Hopefully we can launch a fullscale revolution, because only then we can full abolish the state!

Geiseric
9th October 2012, 23:09
A party to organize any kind of mass political activity is completely necessary. The only groupings of millions of working class militants were communist parties, and unless a workers party forms, the working class will continue to be subserviant to bourgeois parties.

Prometeo liberado
9th October 2012, 23:22
It's like my boy Bob Avakian says, "Without a Revolutionary Party You Can't Have a Revolution"(caps his). Call it what you want, an aggressive labor union, Occupy, whatever. They are all inferior in some respect. A huge part of the problem is with the incessant nitpicking and screaming from the stands that so many on the left engage in. Things ain't going to get better unless you get off your ass and make it happen.
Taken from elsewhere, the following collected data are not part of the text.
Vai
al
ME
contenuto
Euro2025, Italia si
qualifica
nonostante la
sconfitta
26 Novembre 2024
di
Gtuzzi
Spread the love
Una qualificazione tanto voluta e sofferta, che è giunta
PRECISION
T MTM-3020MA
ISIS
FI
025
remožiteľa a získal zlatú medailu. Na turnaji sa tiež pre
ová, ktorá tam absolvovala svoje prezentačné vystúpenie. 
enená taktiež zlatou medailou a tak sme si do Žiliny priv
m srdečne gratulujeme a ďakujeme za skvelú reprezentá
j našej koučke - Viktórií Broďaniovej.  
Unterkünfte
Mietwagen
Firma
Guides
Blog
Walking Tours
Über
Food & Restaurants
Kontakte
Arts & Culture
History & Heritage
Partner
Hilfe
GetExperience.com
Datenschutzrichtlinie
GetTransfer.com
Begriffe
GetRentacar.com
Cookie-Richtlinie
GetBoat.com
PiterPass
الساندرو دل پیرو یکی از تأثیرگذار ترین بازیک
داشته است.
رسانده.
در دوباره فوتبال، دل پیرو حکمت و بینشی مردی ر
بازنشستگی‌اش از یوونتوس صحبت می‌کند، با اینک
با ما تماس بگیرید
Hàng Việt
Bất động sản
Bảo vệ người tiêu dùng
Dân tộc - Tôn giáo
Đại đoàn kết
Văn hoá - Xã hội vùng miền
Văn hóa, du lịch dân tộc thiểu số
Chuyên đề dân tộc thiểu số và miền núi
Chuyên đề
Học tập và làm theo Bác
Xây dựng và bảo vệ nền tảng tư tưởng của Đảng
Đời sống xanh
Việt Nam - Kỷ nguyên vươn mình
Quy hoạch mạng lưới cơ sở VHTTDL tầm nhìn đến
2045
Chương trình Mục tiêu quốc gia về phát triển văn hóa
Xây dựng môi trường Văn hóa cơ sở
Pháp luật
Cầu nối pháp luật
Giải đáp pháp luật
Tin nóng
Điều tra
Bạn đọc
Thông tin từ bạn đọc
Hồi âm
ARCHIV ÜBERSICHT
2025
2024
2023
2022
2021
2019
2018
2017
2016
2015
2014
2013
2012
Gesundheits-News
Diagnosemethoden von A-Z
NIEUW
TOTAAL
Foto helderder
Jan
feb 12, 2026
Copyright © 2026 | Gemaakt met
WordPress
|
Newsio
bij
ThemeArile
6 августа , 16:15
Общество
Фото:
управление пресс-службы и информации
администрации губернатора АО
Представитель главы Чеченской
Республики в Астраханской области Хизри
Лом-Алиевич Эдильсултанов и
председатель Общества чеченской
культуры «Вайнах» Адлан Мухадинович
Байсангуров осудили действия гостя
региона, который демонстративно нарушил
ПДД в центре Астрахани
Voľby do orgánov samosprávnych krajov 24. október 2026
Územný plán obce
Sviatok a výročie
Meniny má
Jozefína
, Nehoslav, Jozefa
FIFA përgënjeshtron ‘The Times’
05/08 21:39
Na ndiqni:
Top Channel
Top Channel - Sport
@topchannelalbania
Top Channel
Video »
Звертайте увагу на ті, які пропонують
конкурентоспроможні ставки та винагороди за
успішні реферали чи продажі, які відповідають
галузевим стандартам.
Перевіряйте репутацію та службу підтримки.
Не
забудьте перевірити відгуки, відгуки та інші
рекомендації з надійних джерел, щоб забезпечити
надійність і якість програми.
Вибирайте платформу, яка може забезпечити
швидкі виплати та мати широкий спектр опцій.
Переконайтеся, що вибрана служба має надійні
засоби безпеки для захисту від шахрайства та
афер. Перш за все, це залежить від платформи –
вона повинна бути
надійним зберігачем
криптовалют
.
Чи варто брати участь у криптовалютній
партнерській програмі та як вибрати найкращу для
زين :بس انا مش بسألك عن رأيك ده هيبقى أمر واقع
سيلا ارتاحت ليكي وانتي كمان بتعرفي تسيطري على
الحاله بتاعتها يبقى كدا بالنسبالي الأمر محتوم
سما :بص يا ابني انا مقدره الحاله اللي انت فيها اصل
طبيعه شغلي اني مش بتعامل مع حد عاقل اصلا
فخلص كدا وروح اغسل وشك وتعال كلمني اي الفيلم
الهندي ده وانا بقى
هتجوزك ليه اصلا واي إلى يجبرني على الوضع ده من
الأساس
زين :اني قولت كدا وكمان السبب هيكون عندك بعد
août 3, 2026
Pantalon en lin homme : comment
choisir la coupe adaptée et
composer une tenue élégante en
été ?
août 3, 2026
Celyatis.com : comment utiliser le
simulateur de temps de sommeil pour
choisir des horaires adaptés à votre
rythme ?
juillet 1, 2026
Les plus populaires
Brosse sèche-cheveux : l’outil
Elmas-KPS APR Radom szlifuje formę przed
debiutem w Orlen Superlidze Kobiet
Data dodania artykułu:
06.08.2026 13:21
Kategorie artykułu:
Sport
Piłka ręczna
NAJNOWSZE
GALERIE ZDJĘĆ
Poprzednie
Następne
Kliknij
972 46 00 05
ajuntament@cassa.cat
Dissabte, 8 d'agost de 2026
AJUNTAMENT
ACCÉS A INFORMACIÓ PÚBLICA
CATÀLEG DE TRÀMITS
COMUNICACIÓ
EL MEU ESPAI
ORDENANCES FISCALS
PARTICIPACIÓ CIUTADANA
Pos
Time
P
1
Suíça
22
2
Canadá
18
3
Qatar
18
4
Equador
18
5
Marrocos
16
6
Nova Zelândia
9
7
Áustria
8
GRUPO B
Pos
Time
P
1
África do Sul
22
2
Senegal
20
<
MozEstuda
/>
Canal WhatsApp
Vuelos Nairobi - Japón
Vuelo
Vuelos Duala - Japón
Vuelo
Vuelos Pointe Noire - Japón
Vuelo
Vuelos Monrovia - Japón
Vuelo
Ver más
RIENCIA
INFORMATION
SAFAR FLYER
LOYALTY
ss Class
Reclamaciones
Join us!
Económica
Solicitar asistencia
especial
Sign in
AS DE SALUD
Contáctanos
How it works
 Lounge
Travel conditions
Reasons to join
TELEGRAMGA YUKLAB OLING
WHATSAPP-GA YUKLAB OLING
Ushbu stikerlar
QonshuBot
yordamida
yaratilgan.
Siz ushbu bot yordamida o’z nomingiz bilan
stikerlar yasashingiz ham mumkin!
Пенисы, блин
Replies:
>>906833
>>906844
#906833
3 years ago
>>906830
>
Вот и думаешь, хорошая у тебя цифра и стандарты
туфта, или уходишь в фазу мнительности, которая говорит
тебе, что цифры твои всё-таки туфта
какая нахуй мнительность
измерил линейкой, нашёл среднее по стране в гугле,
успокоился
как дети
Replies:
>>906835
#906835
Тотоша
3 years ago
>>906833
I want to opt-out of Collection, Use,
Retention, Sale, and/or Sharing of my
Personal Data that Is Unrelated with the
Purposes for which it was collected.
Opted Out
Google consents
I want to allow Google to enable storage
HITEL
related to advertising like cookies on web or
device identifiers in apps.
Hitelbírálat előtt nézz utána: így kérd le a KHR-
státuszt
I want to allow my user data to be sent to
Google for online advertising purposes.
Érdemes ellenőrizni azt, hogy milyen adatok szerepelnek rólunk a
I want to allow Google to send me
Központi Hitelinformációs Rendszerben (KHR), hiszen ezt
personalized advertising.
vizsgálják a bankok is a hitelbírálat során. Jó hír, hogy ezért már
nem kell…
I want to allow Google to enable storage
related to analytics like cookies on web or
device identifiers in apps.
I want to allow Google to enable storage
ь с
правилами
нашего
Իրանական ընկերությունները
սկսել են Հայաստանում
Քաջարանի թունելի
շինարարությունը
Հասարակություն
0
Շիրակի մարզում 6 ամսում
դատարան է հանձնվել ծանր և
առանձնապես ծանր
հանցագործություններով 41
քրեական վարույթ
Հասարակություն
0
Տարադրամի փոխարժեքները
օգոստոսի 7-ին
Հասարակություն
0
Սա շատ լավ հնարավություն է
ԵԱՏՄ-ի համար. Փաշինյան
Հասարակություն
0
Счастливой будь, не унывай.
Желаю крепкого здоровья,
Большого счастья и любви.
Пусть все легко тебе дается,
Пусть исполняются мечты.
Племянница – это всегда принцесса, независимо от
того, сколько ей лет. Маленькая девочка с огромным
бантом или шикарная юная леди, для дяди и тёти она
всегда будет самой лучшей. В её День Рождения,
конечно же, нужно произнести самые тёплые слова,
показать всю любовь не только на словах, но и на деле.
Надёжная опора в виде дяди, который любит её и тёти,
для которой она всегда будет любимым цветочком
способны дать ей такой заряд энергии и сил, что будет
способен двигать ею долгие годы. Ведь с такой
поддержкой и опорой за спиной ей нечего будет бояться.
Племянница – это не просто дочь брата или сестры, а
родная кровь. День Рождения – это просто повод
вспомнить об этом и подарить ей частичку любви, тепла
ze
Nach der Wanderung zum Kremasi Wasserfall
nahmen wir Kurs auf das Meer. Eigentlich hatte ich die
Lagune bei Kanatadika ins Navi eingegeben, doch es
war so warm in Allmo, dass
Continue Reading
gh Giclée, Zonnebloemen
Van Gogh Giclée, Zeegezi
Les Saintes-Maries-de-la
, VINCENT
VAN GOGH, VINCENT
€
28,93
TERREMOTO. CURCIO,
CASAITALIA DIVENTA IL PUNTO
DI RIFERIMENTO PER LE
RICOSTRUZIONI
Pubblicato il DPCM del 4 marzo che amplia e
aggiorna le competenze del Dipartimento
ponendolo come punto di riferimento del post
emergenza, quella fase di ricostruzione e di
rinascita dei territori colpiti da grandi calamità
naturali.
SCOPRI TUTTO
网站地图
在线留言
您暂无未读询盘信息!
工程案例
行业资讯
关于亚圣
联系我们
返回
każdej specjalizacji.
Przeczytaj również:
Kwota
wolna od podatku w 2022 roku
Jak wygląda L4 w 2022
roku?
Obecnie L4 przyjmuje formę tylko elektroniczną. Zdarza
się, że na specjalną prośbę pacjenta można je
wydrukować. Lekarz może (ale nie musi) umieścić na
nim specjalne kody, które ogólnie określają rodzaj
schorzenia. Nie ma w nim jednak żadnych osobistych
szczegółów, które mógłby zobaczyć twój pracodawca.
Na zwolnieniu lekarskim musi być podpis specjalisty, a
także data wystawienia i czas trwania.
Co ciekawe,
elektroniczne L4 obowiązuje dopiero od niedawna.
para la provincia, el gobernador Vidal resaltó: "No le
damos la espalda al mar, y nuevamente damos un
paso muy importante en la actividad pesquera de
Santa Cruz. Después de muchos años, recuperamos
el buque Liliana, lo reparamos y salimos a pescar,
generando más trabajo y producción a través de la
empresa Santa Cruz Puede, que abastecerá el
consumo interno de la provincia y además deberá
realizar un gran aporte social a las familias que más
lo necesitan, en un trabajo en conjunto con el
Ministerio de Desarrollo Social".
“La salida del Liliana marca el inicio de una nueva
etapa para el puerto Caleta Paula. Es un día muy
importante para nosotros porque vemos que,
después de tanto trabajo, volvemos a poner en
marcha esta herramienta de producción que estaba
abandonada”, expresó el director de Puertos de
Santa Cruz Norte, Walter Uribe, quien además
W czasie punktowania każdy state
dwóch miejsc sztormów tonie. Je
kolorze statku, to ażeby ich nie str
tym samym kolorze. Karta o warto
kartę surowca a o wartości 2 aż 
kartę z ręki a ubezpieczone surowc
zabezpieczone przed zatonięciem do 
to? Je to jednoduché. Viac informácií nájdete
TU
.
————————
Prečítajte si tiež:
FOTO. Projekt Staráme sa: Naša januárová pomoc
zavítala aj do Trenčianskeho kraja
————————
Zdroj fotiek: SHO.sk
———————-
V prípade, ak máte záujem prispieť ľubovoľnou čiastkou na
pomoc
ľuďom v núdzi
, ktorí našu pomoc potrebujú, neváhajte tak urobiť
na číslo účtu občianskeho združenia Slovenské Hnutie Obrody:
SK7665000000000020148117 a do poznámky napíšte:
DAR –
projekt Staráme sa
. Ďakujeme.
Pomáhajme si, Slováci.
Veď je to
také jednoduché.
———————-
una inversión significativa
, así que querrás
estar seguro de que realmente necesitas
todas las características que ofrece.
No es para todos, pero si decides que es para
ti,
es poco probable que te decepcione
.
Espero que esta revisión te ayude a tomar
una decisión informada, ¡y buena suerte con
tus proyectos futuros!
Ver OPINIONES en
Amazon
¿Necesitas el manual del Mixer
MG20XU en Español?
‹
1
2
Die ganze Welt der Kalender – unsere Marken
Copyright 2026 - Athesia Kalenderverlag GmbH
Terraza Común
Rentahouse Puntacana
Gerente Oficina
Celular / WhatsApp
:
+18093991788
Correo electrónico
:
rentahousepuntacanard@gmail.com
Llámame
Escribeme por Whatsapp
Change will happen without you of course, so your choice is to either help direct this change or get steamrolled by it as you criticize those fighting the steamroller.

Domela Nieuwenhuis
10th October 2012, 05:38
It's like my boy Bob Avakian says, "Without a Revolutionary Party You Can't Have a Revolution"(caps his). Call it what you want, an aggressive labor union, Occupy, whatever. They are all inferior in some respect. A huge part of the problem is with the incessant nitpicking and screaming from the stands that so many on the left engage in. Things ain't going to get better unless you get off your ass and make it happen. Change will happen without you of course, so your choice is to either help direct this change or get steamrolled by it as you criticize those fighting the steamroller.

Hell yeah!

Let's Get Free
10th October 2012, 05:57
I'm not a fan of the "Vanguard Party." A vanguard party is not necessarily democratic either in its internal party structure or in how it relates to the working class as a whole. A vanguard party does not represent the views of the revolutionaries in the population, it represents a sort of amalgam of the views of its leading members. Revolutionaries outside the vanguard party obviously are not represented by it. Also, every vanguard party that has ever gained power has used gerrymandering, intimidation, imprisonment and murder to suppress opposition and makes sure it stays relevant through brute force. The type of organisation needed must be a "mass" organization working to unite all workers in common class struggle. This would be a revolutionary movement, not content to elect a few "friends of Labor" to Congress or the State Legislature, write protest letters, circulate petitions, or other such tame tactics. It would take the examples of the early radical labor movements like the IWW , as well as the Civil rights movement of the 1960s, to show that only direct action tactics of confrontation and militant protest will yield any results at all. It would also have the example of the 1992 Los Angeles rebellion to show that people will revolt, but there need to be powerful allies extending material aid and resistance info, and an existing mass movement to take it to the next step and spread the insurrection.

Geiseric
11th October 2012, 18:36
Vanguardism is an inevitability, every social struggle in the past has had some core of active militants who have pushed it forward. That doesn't mean that their interests are in any way contradicting those of the class as a whole, if anything they're simply the most militant, class conscious members of the class. The Anarcho Syndicallists in spain were the de facto vanguard of the Spanish Revolution, but they were unable to complete the revolution since they were against vanguardism in principle. That led to the leaders of the revolution being the popular front of Stalinists and republican liberals.